The Ireland men's cricket team toured Bangladesh in March and April 2023 to play one Test, three One Day International (ODI) and three Twenty20 International (T20I) matches.

This was the first-ever Test Match played between the two sides, and the first multi-format series the two sides played at senior level. The Test match was the fourth men's Test in Ireland's history, and their first since July 2019.

The fixtures were confirmed by Cricket Ireland (CI) in January 2023. Ahead of the ODI series, Ireland played a 50-over warm up match against a Bangladesh Cricket Board XI (BCB XI) side.

Bangladesh won the ODI series 2–0, with the second ODI finishing in a no result due to rain, after the Bangladesh's innings.

Bangladesh won the rain-affected first T20I by 22 runs.
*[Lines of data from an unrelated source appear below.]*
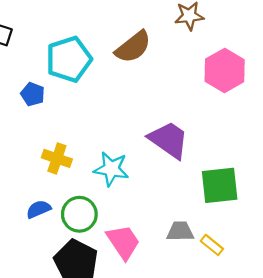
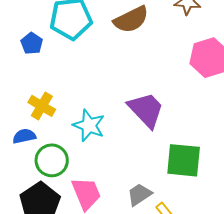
blue semicircle: (39, 209) -> (24, 136), moved
gray trapezoid: (180, 231) -> (139, 195), turned -44

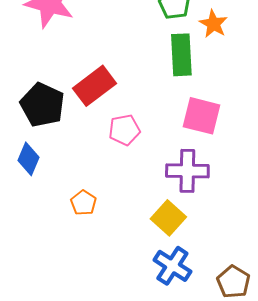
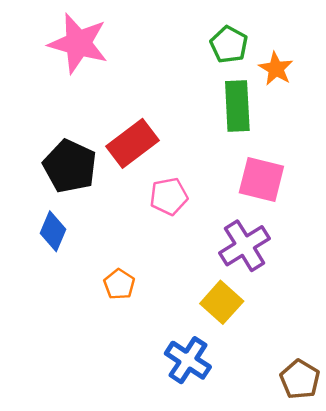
purple cross: (187, 171) -> (245, 246), turned -33
blue cross: (172, 266) -> (188, 360), moved

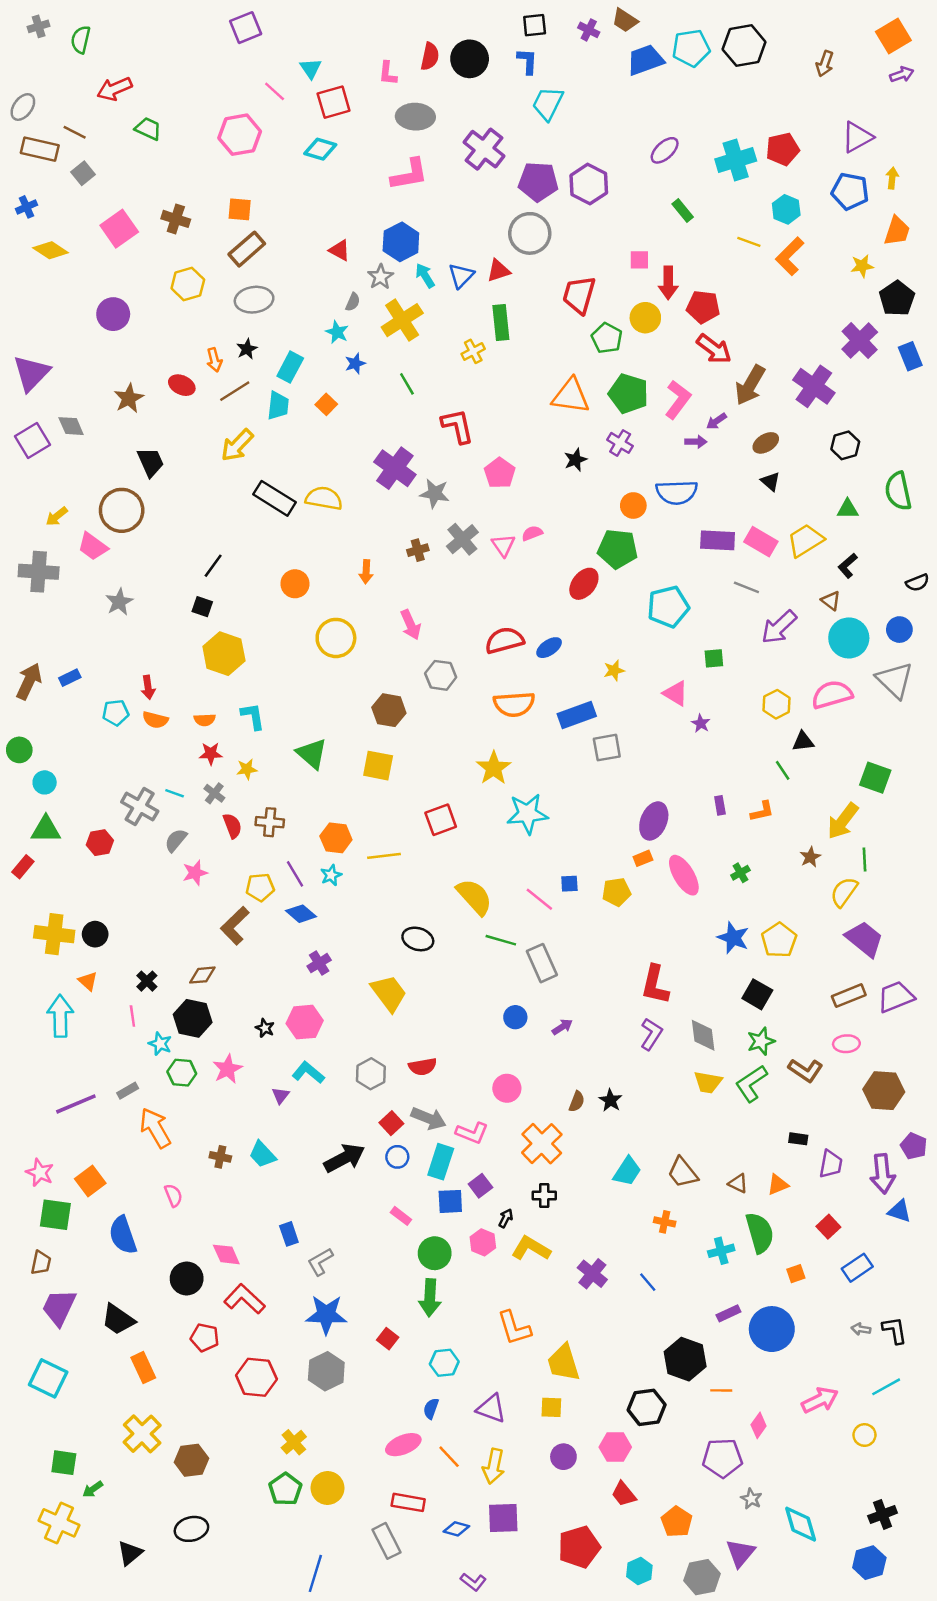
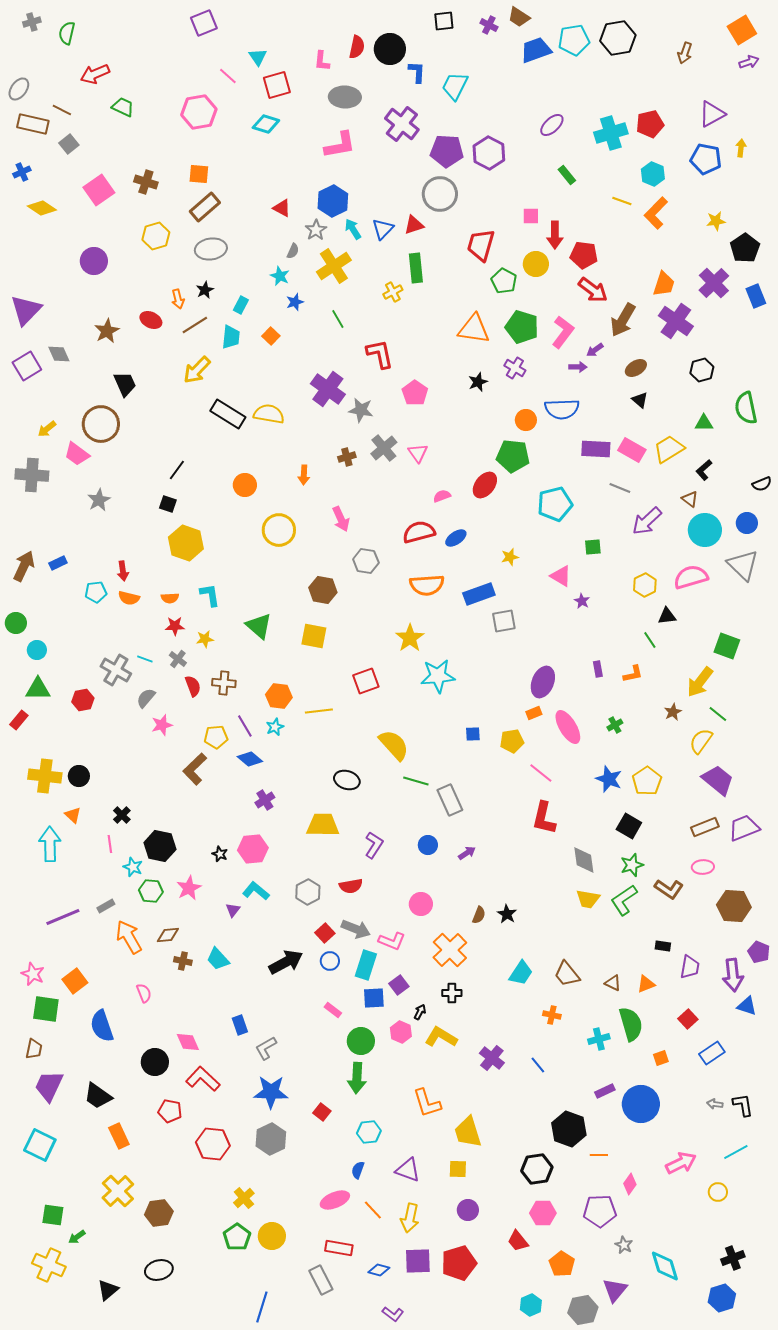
blue L-shape: (527, 61) -> (417, 72), moved
orange trapezoid: (897, 231) -> (664, 284), moved
cyan rectangle: (290, 367) -> (241, 305), size x0.7
pink semicircle: (532, 533) -> (442, 496), moved
green line: (864, 859) -> (718, 714), turned -48
pink line: (539, 899) -> (541, 773), moved
brown diamond: (202, 975) -> (168, 935), moved
yellow trapezoid: (389, 993) -> (323, 825), turned -52
purple L-shape: (651, 1034) -> (374, 845), moved
pink hexagon: (615, 1447) -> (543, 1213), moved
red pentagon: (579, 1547) -> (459, 1263), moved

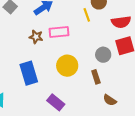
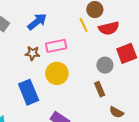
red semicircle: (121, 22) -> (109, 28), moved
yellow circle: (67, 66) -> (57, 73), moved

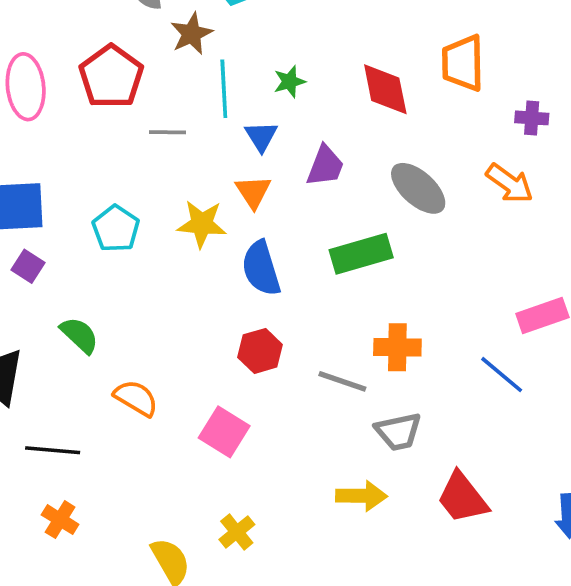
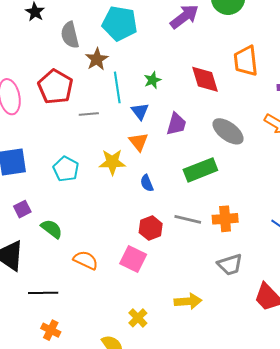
purple square: (28, 266) -> (22, 209), moved, turned 36
blue semicircle: (261, 268) -> (147, 183), size x0.6
gray line: (342, 381) -> (188, 219), moved
pink square: (224, 432) -> (133, 259), moved
yellow arrow: (361, 496) -> (188, 301), moved
yellow cross: (237, 532) -> (138, 318), moved

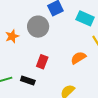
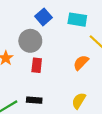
red rectangle: (42, 62) -> (37, 65), moved

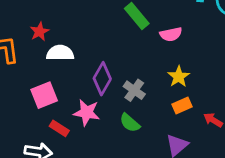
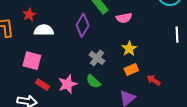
purple diamond: (102, 79) -> (83, 25), moved
pink square: (44, 95) -> (32, 61), turned 36
pink star: (87, 113) -> (68, 84), moved, turned -30

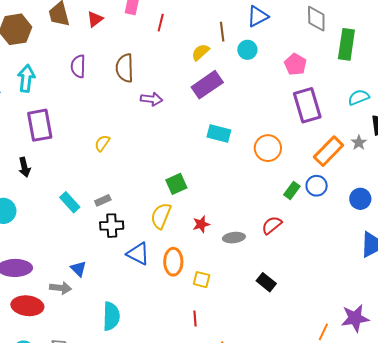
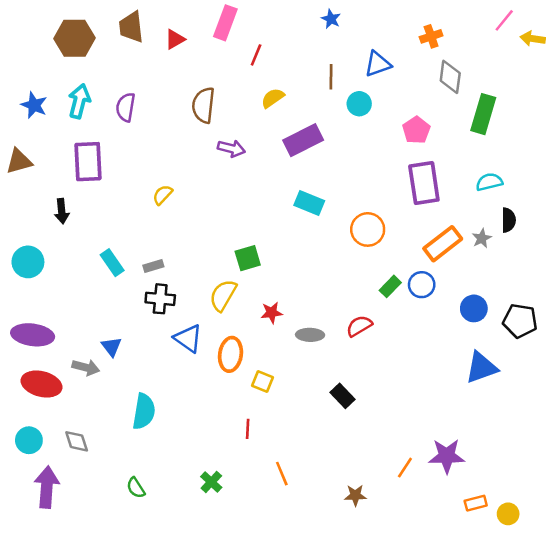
yellow semicircle: (200, 52) -> (273, 98), moved
purple semicircle: (78, 66) -> (126, 107), moved

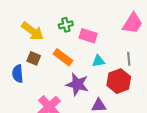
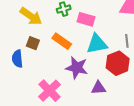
cyan triangle: (98, 61) -> (97, 44), size x1.6

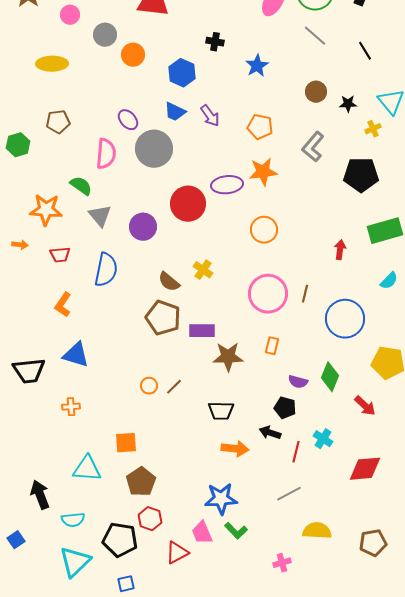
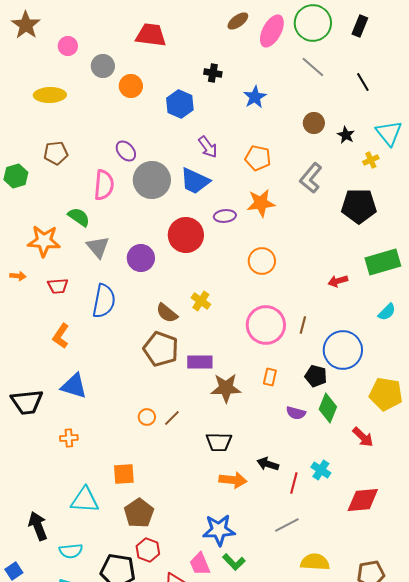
black star: (348, 104) -> (346, 135), turned 30
blue trapezoid: (175, 112) -> (195, 181), moved, size x1.4
purple ellipse: (227, 185) -> (225, 216), size x0.7
red arrow: (340, 250) -> (338, 281), turned -114
black pentagon: (285, 408) -> (316, 376), moved

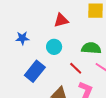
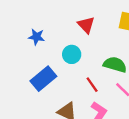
red triangle: (61, 20) -> (86, 25), turned 49

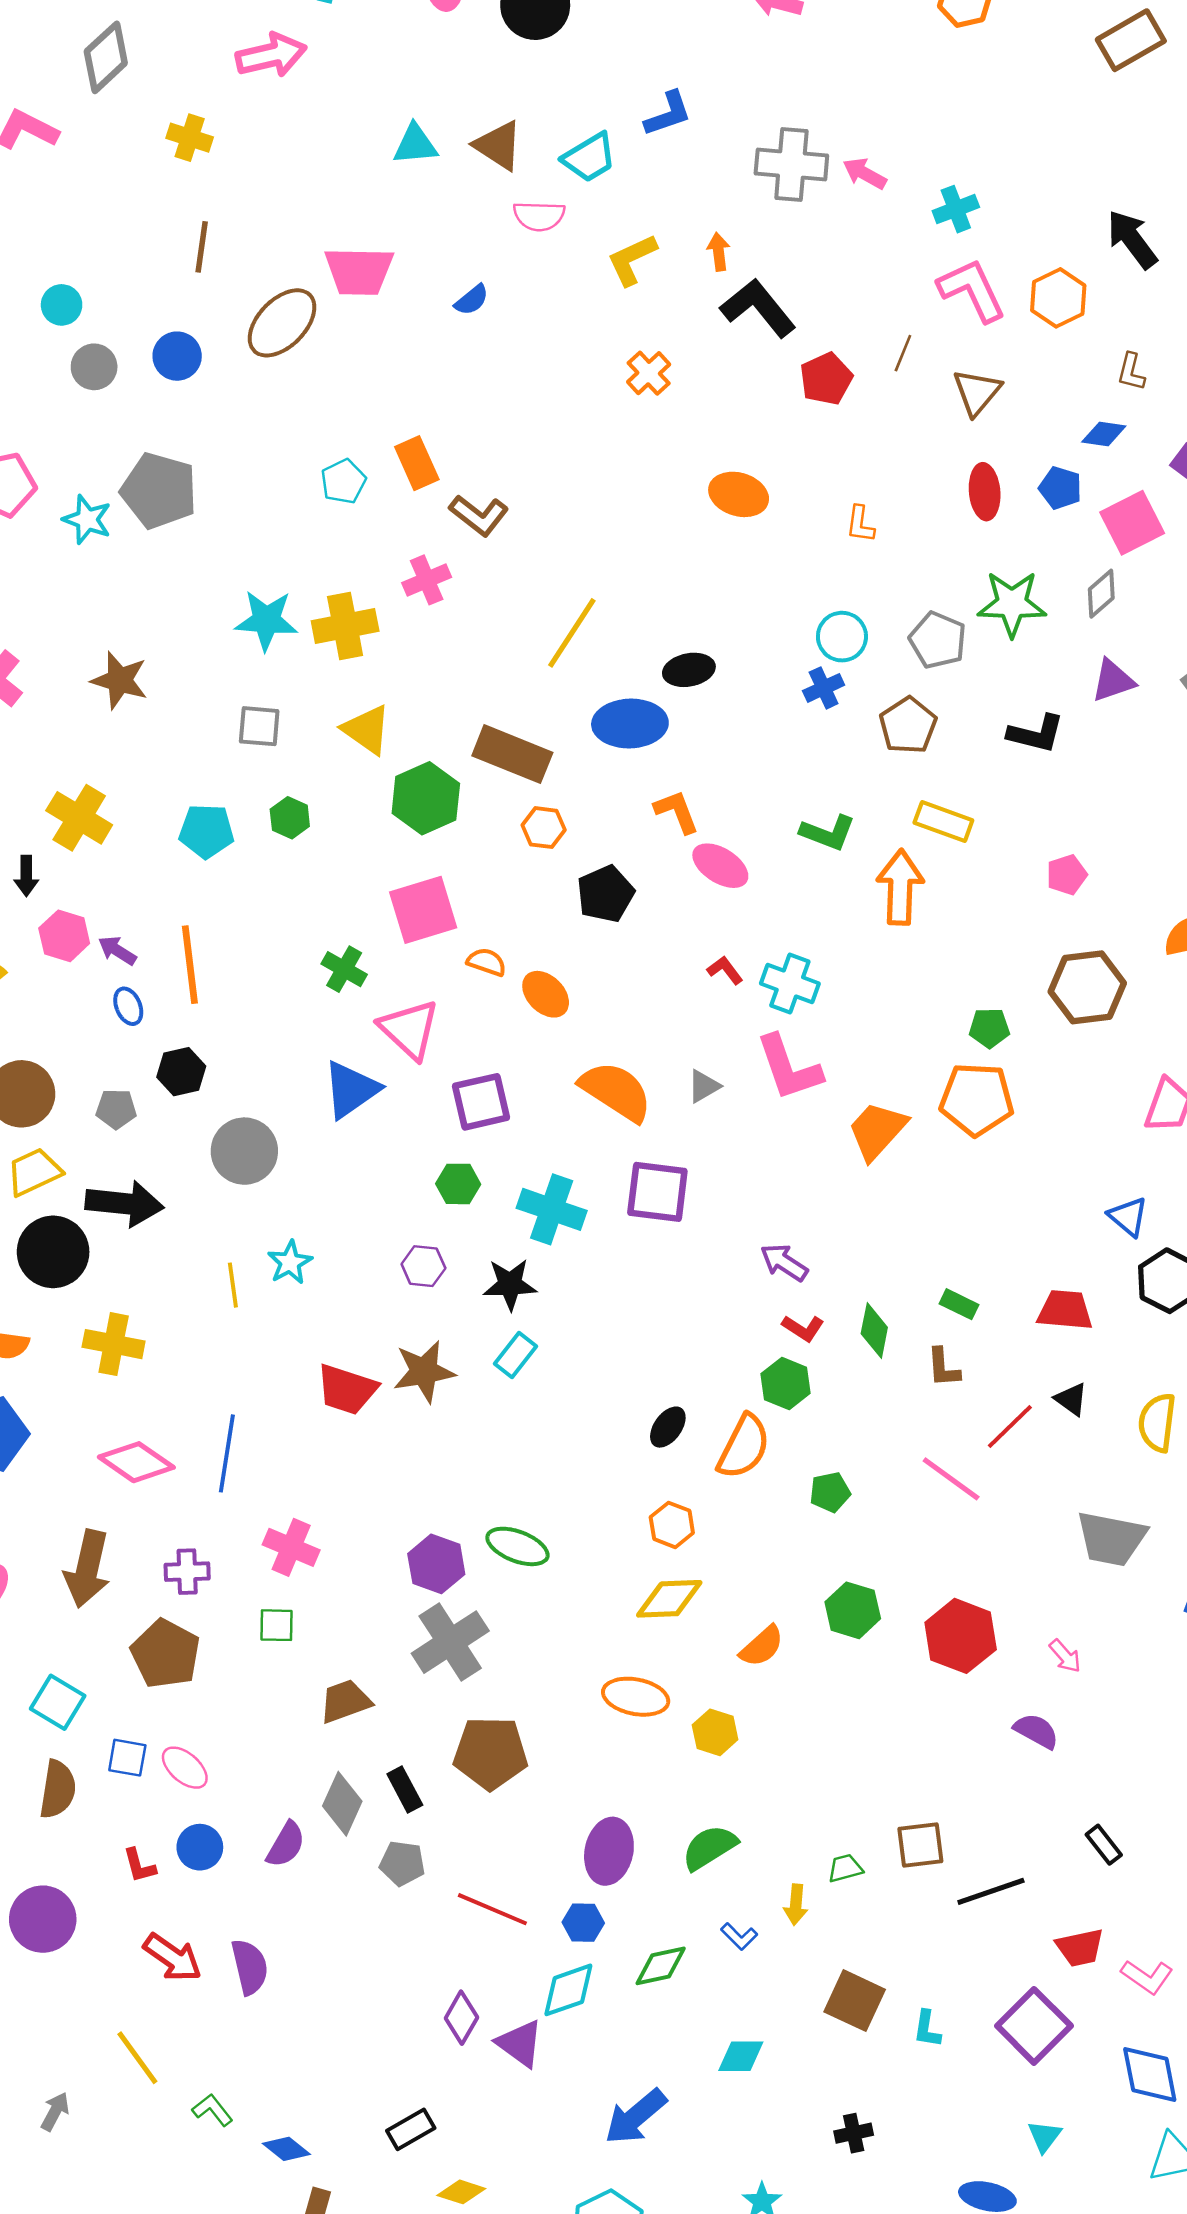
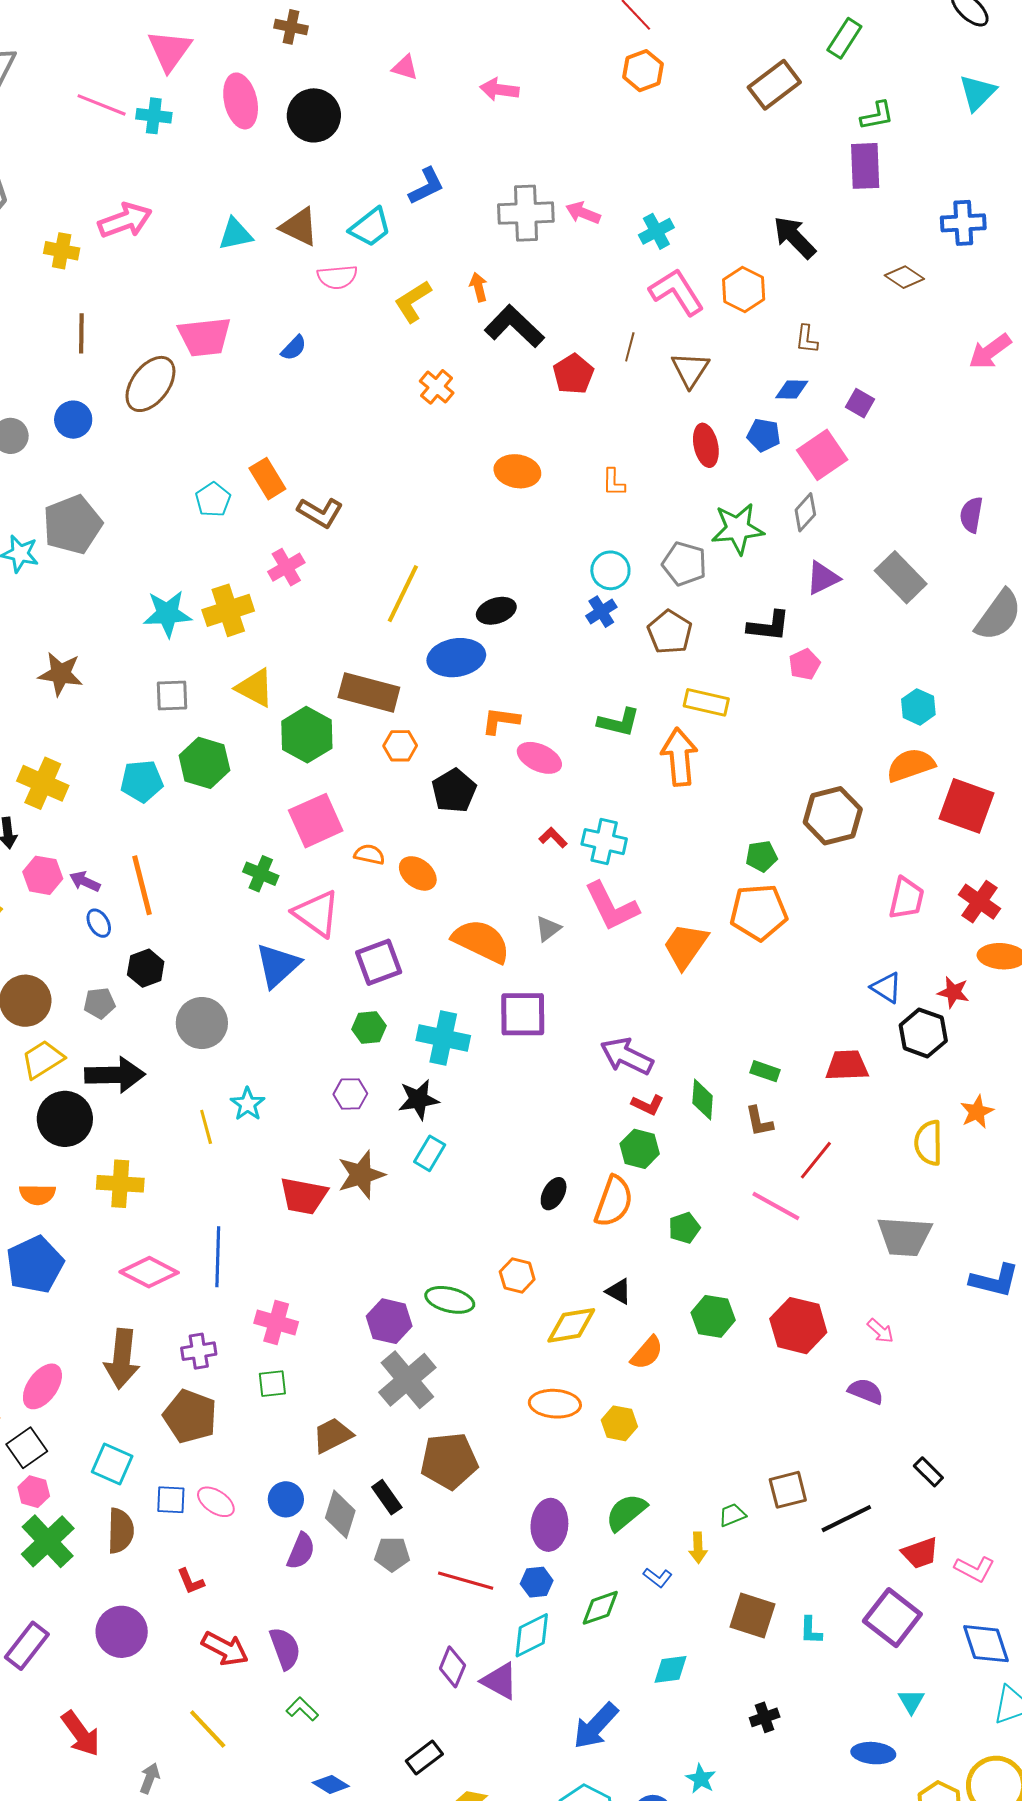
pink arrow: (271, 55) -> (125, 220), moved
gray pentagon: (159, 491) -> (72, 525), turned -30
orange L-shape: (677, 812) -> (501, 721), turned -54
green hexagon: (290, 818) -> (204, 763), size x1.6
pink pentagon: (1067, 875) -> (804, 664), moved
purple arrow: (784, 1262) -> (627, 1056), size x1.4
black triangle: (1071, 1399) -> (619, 1291), moved
orange hexagon: (672, 1525) -> (517, 1275), moved
blue circle: (200, 1847) -> (286, 1499), moved
green L-shape: (213, 2110) -> (302, 1709), moved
They also went on to win the second match by 77 runs and take an unassailable lead in the series. Ireland won the third T20I by 7 wickets, with Bangladesh winning the T20I series 2–1.

Bangladesh won the one-off Test by 7 wickets. This was Bangladesh's first Test win on home soil after three years.

==Squads==

| Test |  | ODIs |  | T20Is |  |
|---|---|---|---|---|---|
| Bangladesh | Ireland | Bangladesh | Ireland | Bangladesh | Ireland |
| Shakib Al Hasan (c); Litton Das (vc, wk); Khaled Ahmed; Taskin Ahmed; Mominul Haque; Mehidy Hasan; Mahmudul Hasan Joy; Ebadot Hossain; Tamim Iqbal; Shadman Islam; Shoriful Islam; Taijul Islam; Rejaur Rahman Raja; Mushfiqur Rahim; Najmul Hossain Shanto; | Andrew Balbirnie (c); Mark Adair; Curtis Campher; Murray Commins; George Dockrell; Fionn Hand; Graham Hume; Matthew Humphreys; Thomas Mayes; Andy McBrine; Barry McCarthy; James McCollum; PJ Moor; Harry Tector; Lorcan Tucker (wk); Ben White; | Tamim Iqbal (c); Nasum Ahmed; Taskin Ahmed; Yasir Ali; Shakib Al Hasan; Litton Das; Mehidy Hasan; Zakir Hasan; Afif Hossain; Ebadot Hossain; Towhid Hridoy; Shoriful Islam; Hasan Mahmud; Mushfiqur Rahim (wk); Mustafizur Rahman; Najmul Hossain Shanto; Rony Talukdar; Mrittunjoy Chowdhury; | Andrew Balbirnie (c); Mark Adair; Curtis Campher; Gareth Delany; George Dockrell; Stephen Doheny (wk); Fionn Hand; Graham Hume; Matthew Humphreys; Josh Little; Thomas Mayes; Andy McBrine; Barry McCarthy; Paul Stirling; Harry Tector; Lorcan Tucker (wk); Ben White; | Shakib Al Hasan (c); Nasum Ahmed; Taskin Ahmed; Jaker Ali; Litton Das (wk); Mehidy Hasan; Rishad Hossain; Shamim Hossain; Towhid Hridoy; Shoriful Islam; Hasan Mahmud; Mustafizur Rahman; Najmul Hossain Shanto; Rony Talukdar; | Paul Stirling (c); Andrew Balbirnie (c) ; Lorcan Tucker (vc, wk); Mark Adair; Ross Adair; Curtis Campher; Gareth Delany; George Dockrell; Fionn Hand; Graham Hume; Matthew Humphreys; Thomas Mayes; Barry McCarthy; Conor Olphert; Harry Tector; Ben White; Craig Young; |

Former Zimbabwe wicket-keeper PJ Moor was included in Ireland's Test squad for the first time. On 9 March 2023, Ireland's Fionn Hand was added to the Test squad, replacing Josh Little in the ODI squad and replacing Conor Olphert (unavailable due to study commitments) in the T20I squad. On 11 March 2023, Ireland's Barry McCarthy was ruled out of the entire tour due to injury, with Thomas Mayes named as his replacement. On 16 March 2023, Zakir Hasan was ruled out of the ODI series due to a finger injury, with Rony Talukdar named as his replacement. On 21 March 2023, both Afif Hossain and Shoriful Islam were released from the Bangladesh's squad for the third ODI.

On 26 March 2023, Ireland's regular captain Andrew Balbirnie was rested from the T20I series, with Paul Stirling and Lorcan Tucker named captain and vice-captain respectively. On 3 April 2023, Bangladesh's Taskin Ahmed was ruled out of the one-off Test match due to a side strain, with Rejaur Rahman Raja named as his replacement. On 10 April 2023, Mrittunjoy Chowdhury replaced Taskin Ahmed in the ODI series.